One of the more infuriating responses I’ve received when others have heard my synopsis of my ex-husband’s actions that led to the divorce is, “Well, you know how it is. There’s your side, his side and then, somewhere in between them, there’s the truth.”
After I swallow my scream, I try to respond with a well-meaning and polite-sounding, “That’s so awesome that you haven’t met anybody like him. I hope you never do.”
In general, I am a huge fan of the concept that there are facts and then there is the way we perceive the facts. And those perceptions can be very different. Give two people the same fictional book and they will not only interpret the characters’ actions in different ways, they will likely build mismatched views of the protagonist’s appearance.
Yet the text is the same.
And that’s where I have a problem with this phrase being applied to the circumstances surrounding my divorce.
Of course my ex-husband is entitled to his own opinion. But he is NOT entitled to his own facts.

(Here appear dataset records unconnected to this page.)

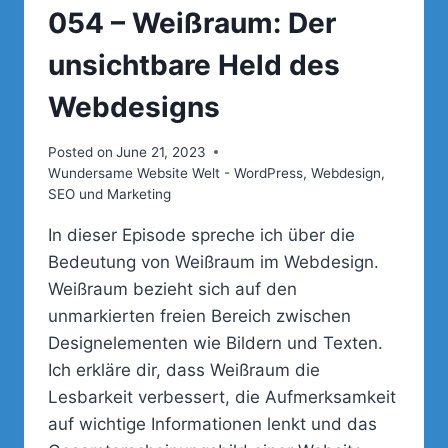
054 – Weißraum: Der
unsichtbare Held des
Webdesigns
Posted on
June 21, 2023
Wundersame Website Welt - WordPress, Webdesign,
SEO und Marketing
In dieser Episode spreche ich über die
Bedeutung von Weißraum im Webdesign.
Weißraum bezieht sich auf den
unmarkierten freien Bereich zwischen
Designelementen wie Bildern und Texten.
Ich erkläre dir, dass Weißraum die
Lesbarkeit verbessert, die Aufmerksamkeit
auf wichtige Informationen lenkt und das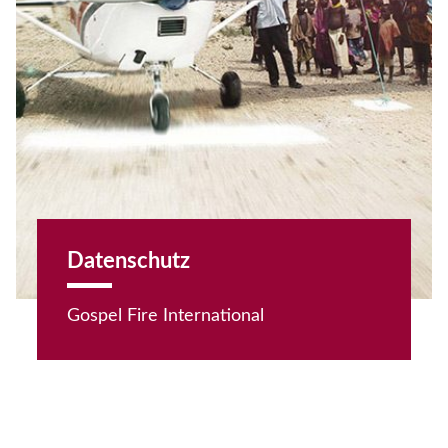
Datenschutz
Gospel Fire International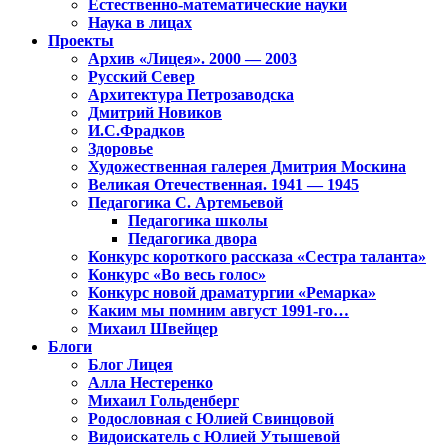
Естественно-математические науки
Наука в лицах
Проекты
Архив «Лицея». 2000 — 2003
Русский Север
Архитектура Петрозаводска
Дмитрий Новиков
И.С.Фрадков
Здоровье
Художественная галерея Дмитрия Москина
Великая Отечественная. 1941 — 1945
Педагогика С. Артемьевой
Педагогика школы
Педагогика двора
Конкурс короткого рассказа «Сестра таланта»
Конкурс «Во весь голос»
Конкурс новой драматургии «Ремарка»
Каким мы помним август 1991-го…
Михаил Швейцер
Блоги
Блог Лицея
Алла Нестеренко
Михаил Гольденберг
Родословная с Юлией Свинцовой
Видоискатель с Юлией Утышевой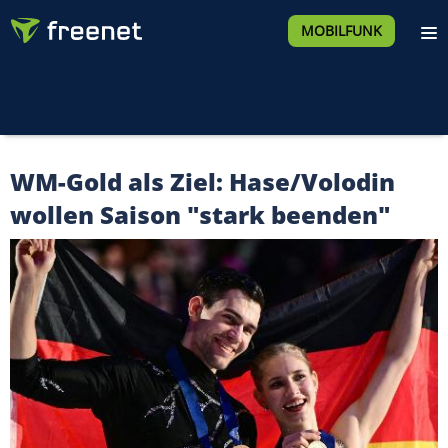
MOBILFUNK
WM-Gold als Ziel: Hase/Volodin
wollen Saison "stark beenden"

Which is exactly what he was doing.
When he told the police that we had been divorced for years, I highly doubt that he was simply expressing some metaphorical feeling that he was keeping under wraps. As he recorded my salary on the financial disclosure as a third more than it was, I don’t think it was because he’d viewed the numbers in a different way. And when he described how his “workday” was going while he was on his honeymoon, I struggle to believe that he was really under the impression that he was working long days on the trade show floor.
Those are facts. And there are thousands more where those came from.
And those facts don’t care about feelings – his or mine.
Now, when it comes to the particular climate of the marriage that acted as fertile soil for those deceptions to grow, I’m sure we have our own opinions and perspectives. I would have loved to have been given the opportunity to hear his side. To try to understand where the unhappiness resided and to learn more about his interpretations and outlook.
But I was never given that chance.
So all I have is my side, my best guesses at his side and the facts.
And as for the truth? I’ll never know.